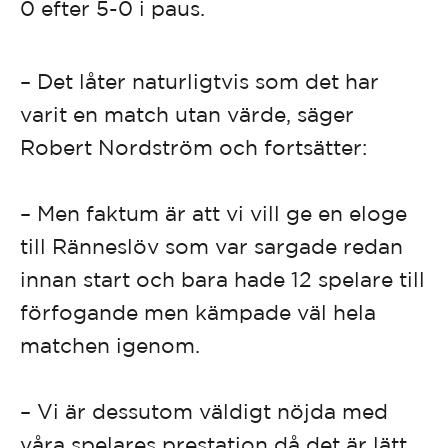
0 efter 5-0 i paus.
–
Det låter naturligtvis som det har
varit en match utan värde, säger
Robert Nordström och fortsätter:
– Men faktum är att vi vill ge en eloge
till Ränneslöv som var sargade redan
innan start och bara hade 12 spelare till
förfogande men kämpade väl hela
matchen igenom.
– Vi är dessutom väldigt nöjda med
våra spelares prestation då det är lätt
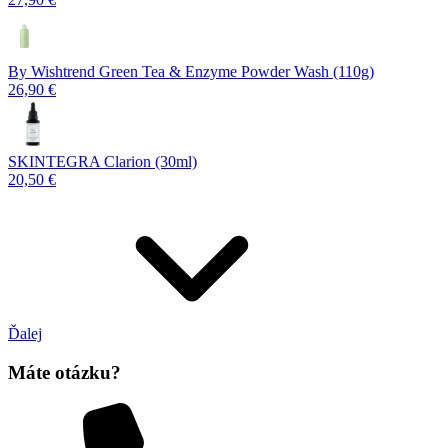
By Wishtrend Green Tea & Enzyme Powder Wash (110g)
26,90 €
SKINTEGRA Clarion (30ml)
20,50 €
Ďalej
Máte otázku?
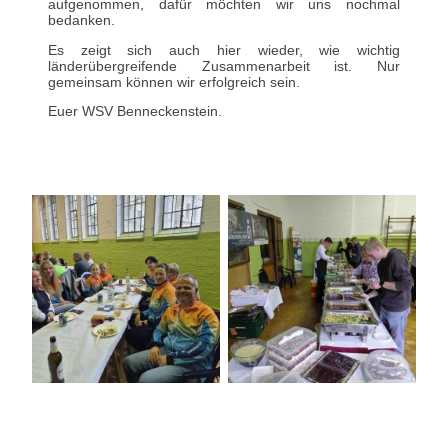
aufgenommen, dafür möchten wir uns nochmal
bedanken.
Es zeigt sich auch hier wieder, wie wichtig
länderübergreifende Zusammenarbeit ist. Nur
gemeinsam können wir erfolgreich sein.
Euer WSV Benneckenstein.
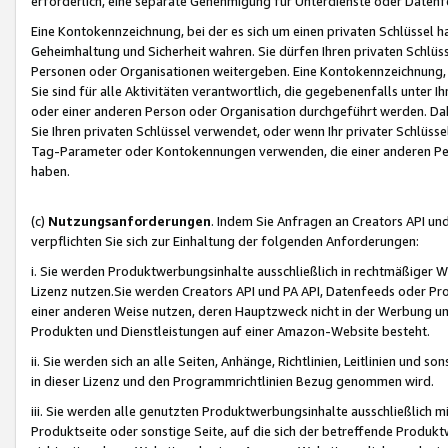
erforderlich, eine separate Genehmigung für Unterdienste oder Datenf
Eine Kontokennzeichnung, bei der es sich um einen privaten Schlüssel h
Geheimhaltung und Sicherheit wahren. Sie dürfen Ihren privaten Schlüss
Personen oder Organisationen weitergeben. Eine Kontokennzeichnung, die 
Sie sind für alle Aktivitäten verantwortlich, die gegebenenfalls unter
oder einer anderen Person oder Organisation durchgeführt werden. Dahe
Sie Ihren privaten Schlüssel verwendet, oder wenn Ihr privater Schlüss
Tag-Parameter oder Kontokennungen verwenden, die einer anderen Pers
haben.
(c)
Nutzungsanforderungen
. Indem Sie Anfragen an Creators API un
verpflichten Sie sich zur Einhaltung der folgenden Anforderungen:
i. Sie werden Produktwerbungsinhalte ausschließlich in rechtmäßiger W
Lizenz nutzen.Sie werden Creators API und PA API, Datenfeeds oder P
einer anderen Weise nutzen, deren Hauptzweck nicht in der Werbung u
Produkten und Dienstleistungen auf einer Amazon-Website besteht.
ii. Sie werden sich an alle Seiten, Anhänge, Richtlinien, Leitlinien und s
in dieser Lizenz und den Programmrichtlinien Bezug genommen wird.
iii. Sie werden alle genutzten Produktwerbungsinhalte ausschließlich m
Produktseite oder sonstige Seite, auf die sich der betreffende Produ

-.-.-

= Exercise directions =
Excluding the pictures, restate the records above word for word.

= Your solution =
0 efter 5-0 i paus.
–
Det låter naturligtvis som det har
varit en match utan värde, säger
Robert Nordström och fortsätter:
– Men faktum är att vi vill ge en eloge
till Ränneslöv som var sargade redan
innan start och bara hade 12 spelare till
förfogande men kämpade väl hela
matchen igenom.
– Vi är dessutom väldigt nöjda med
våra spelares prestation då det är lätt
By Wishtrend Green Tea & Enzyme Powder Wash (110g)
26,90 €
SKINTEGRA Clarion (30ml)
20,50 €
Ďalej
Máte otázku?
aufgenommen, dafür möchten wir uns nochmal
bedanken.
Es zeigt sich auch hier wieder, wie wichtig
länderübergreifende Zusammenarbeit ist. Nur
gemeinsam können wir erfolgreich sein.
Euer WSV Benneckenstein.
erforderlich, eine separate Genehmigung für Unterdienste oder Datenf
Eine Kontokennzeichnung, bei der es sich um einen privaten Schlüssel h
Geheimhaltung und Sicherheit wahren. Sie dürfen Ihren privaten Schlüss
Personen oder Organisationen weitergeben. Eine Kontokennzeichnung, die 
Sie sind für alle Aktivitäten verantwortlich, die gegebenenfalls unter
oder einer anderen Person oder Organisation durchgeführt werden. Dahe
Sie Ihren privaten Schlüssel verwendet, oder wenn Ihr privater Schlüss
Tag-Parameter oder Kontokennungen verwenden, die einer anderen Pers
haben.
(c)
Nutzungsanforderungen
. Indem Sie Anfragen an Creators API un
verpflichten Sie sich zur Einhaltung der folgenden Anforderungen:
i. Sie werden Produktwerbungsinhalte ausschließlich in rechtmäßiger W
Lizenz nutzen.Sie werden Creators API und PA API, Datenfeeds oder P
einer anderen Weise nutzen, deren Hauptzweck nicht in der Werbung u
Produkten und Dienstleistungen auf einer Amazon-Website besteht.
ii. Sie werden sich an alle Seiten, Anhänge, Richtlinien, Leitlinien und s
in dieser Lizenz und den Programmrichtlinien Bezug genommen wird.
iii. Sie werden alle genutzten Produktwerbungsinhalte ausschließlich m
Produktseite oder sonstige Seite, auf die sich der betreffende Produ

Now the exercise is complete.